Ainsi une étude de la VFC dans le temps permet de mettre en exergue la diversité des cinétiques de récupération entre les sportifs.
Aussi, il est notable qu’un effet de dominance parasympathique sur la performance permet la prédiction de performance. En cas de surcharge, les valeurs de VFC s’éloignent des moyennes avec une baisse importante des valeurs parasympathiques.
Mais attention : si des augmentations des indices avec une charge d’entraînement réduite (4 – 8 h /sem) sont observables, il apparait qu’avec des charges plus considérables (> 18 h /sem) une baisse des indices intervient. Toutefois, cette baisse n’induit pas de saturation, il faut donc faire preuve de circonspection dans l’interprétation des résultats.
Enfin, les mesures et analyses lors d’un test triangulaire permet la détection des seuils ventilatoires. En effet, l’évolution les HF dans le temps se rapportent au niveau fréquentiel avec les deux seuils ventilatoires.
En définitive la VFC permet une prédiction efficiente de la performance aérobie.


Exemples pratiques

Des études scientifiques montrent une baisse de VFC après trois semaines de charge intense, avec une diminution de l’activité parasympathique. Durant la semaine de récupération on observe une augmentation rapide de VFC avec augmentation de l’activité parasympathique et diminution de l’activité sympathique. Mais les mesures doivent absolument être standardisées.
Ainsi en cyclisme, où la quantification de la charge de travail (TSS) est facilement réalisable avec un capteur de puissance, la mise en relation avec la VFC peut être pertinente.
J’ai ainsi commencé mes mesures méthodiques depuis dix jours. Malgré une baisse de mon activité cycliste j’ai tenté de mettre en relation les analyses de VFC et les charges de travail exprimées en TSS d’après le logiciel WKO+.

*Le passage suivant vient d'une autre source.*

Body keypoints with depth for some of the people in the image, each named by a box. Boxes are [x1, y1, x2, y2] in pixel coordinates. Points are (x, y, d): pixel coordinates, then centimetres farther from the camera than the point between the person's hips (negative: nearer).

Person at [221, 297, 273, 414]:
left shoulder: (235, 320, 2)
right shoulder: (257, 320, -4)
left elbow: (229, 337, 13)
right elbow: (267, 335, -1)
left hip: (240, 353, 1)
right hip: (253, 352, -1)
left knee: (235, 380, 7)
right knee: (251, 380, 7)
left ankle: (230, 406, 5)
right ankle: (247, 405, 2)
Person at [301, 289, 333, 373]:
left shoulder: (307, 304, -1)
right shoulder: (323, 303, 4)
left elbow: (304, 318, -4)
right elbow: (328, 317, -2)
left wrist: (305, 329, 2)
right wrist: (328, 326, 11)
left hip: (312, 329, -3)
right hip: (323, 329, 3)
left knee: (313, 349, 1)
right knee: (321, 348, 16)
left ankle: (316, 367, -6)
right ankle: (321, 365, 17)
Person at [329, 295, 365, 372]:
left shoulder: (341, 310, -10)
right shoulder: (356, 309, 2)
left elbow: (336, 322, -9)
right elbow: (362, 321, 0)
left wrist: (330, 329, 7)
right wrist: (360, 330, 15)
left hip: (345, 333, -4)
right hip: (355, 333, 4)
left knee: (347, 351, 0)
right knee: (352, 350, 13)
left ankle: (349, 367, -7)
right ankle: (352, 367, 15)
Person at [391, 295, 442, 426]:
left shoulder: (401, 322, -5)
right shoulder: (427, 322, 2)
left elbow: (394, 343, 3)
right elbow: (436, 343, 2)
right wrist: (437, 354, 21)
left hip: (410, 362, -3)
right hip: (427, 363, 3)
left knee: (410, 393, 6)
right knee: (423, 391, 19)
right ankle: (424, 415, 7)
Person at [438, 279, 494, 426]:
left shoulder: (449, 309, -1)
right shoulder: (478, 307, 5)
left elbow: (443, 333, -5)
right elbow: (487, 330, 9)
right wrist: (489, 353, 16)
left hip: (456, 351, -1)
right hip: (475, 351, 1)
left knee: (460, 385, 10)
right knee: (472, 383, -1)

Figure 5 - Charges de travail et indices de VFC

Premières constatations 

Il faut mettre en relation les charges de travail (TSS) avec les résultats de VFC des jours qui suivent. Déjà après un premier regard, il est aisé de remarquer que les indices traduisent de manière faible les charges supportées. D’autre part, le phénomène de surcompensation, décrit si fréquemment dans les ouvrages de physiologie, est formellement discernable (charges importante les 18/10 et 20/10) avec une surcompensation les jours suivants (48h). Ainsi, selon la charge infligée, il est possible de temporaliser l’inertie de la récupération. Les TSS ne reflètent pas les zones d’intensité sollicitées, mais il semblerait que plus l’entraînement vise des zones élevées (PMA ou davantage) plus la surcompensation est importante (à confirmer par la multiplication des mesures dans les mois à venir). Ainsi, connaître réellement les temps de récupération et suivre longitudinalement sa VFC permet au cycliste d’optimiser l’agencement des charges de travail pour arriver le jour J en forme suprême. C’est donc un moyen supplémentaire de suivre son entraînement aérobie et anticiper les états de fatigue sans le biais de la subjectivité des sensations. Je vais m’attacher à poursuivre mes enregistrement durant toute l’année afin d’établir les relations qui peuvent surgir entre tous les cycles de travail et l’évolution des capacités physiques.